When copying the entries below, leave out every picture and keep the rest exact.

(Record set begins)

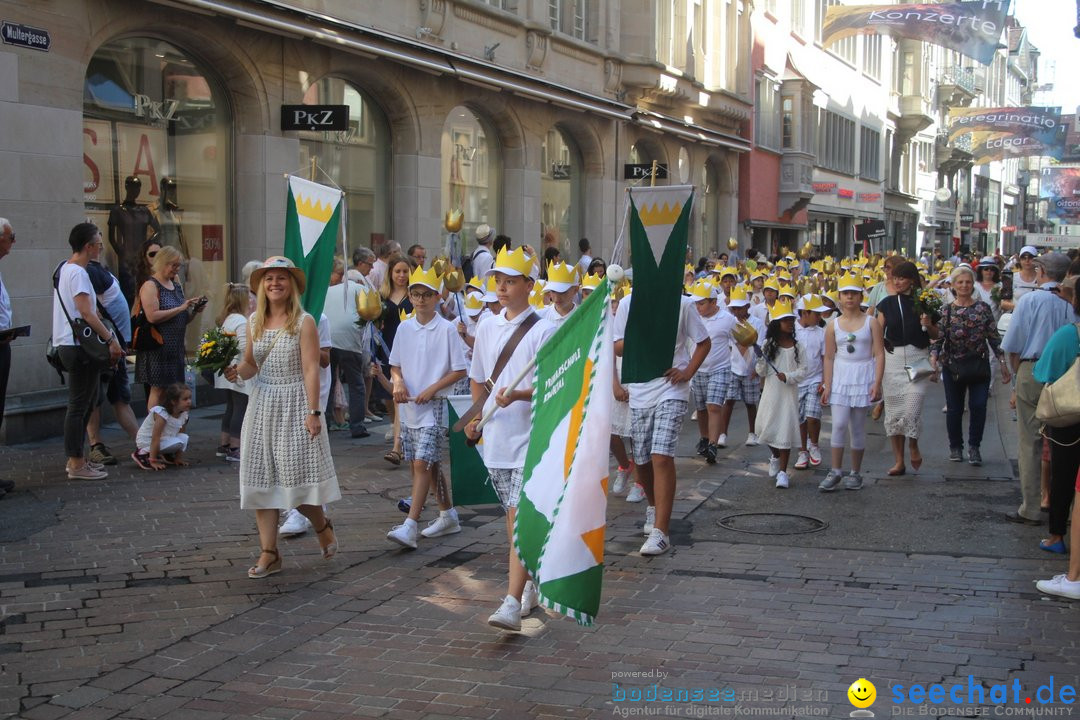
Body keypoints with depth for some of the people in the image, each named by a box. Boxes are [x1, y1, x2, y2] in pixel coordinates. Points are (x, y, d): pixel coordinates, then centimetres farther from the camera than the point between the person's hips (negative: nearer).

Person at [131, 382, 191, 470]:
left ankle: (165, 455, 10)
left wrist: (179, 457, 1)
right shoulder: (161, 414, -27)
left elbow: (181, 433, 4)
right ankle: (142, 454, -13)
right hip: (146, 442, -7)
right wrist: (153, 461, -29)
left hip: (165, 439, 7)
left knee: (184, 437, -16)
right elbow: (155, 439, -28)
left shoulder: (183, 414, -5)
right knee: (177, 442, -28)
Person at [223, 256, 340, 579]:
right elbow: (250, 365, 14)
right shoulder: (254, 322, 7)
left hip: (295, 404, -5)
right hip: (262, 404, 5)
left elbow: (311, 369, -11)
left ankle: (322, 525, 27)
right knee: (261, 479, 2)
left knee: (298, 476, -4)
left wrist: (313, 412, -16)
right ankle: (269, 553, 8)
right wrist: (236, 371, -9)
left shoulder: (304, 322, -7)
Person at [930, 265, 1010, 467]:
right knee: (954, 409, 7)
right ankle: (955, 446, 24)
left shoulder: (984, 309, 0)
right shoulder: (946, 311, 0)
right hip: (953, 367, 0)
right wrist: (933, 358, -20)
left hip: (979, 365, 0)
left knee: (978, 406, -9)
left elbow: (994, 338, 3)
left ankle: (974, 447, 7)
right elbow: (938, 339, -3)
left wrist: (1003, 363, 1)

(Record set ends)

* [Response]:
Body keypoints with depth for some of the people in the image, each named by a box. Boxes are [x1, y1, x2, y2] in pixel coordinates. Points are (x, y, d): pixel coordinates, then centimetres farther from the camera than the point between the person's hips (negative: nearer).

Person at [131, 382, 191, 470]:
left ankle: (165, 455, 10)
left wrist: (179, 457, 1)
right shoulder: (161, 414, -27)
left elbow: (181, 433, 4)
right ankle: (142, 454, -13)
right hip: (146, 442, -7)
right wrist: (153, 461, -29)
left hip: (165, 439, 7)
left knee: (184, 437, -16)
right elbow: (155, 439, -28)
left shoulder: (183, 414, -5)
right knee: (177, 442, -28)
Person at [223, 256, 340, 579]:
right elbow: (250, 365, 14)
right shoulder: (254, 322, 7)
left hip: (295, 404, -5)
right hip: (262, 404, 5)
left elbow: (311, 369, -11)
left ankle: (322, 525, 27)
right knee: (261, 479, 2)
left knee: (298, 476, -4)
left wrist: (313, 412, -16)
right ankle: (269, 553, 8)
right wrist: (236, 371, -9)
left shoulder: (304, 322, -7)
Person at [930, 265, 1010, 467]:
right knee: (954, 409, 7)
right ankle: (955, 446, 24)
left shoulder: (984, 309, 0)
right shoulder: (946, 311, 0)
right hip: (953, 367, 0)
right wrist: (933, 358, -20)
left hip: (979, 365, 0)
left knee: (978, 406, -9)
left elbow: (994, 338, 3)
left ankle: (974, 447, 7)
right elbow: (938, 339, -3)
left wrist: (1003, 363, 1)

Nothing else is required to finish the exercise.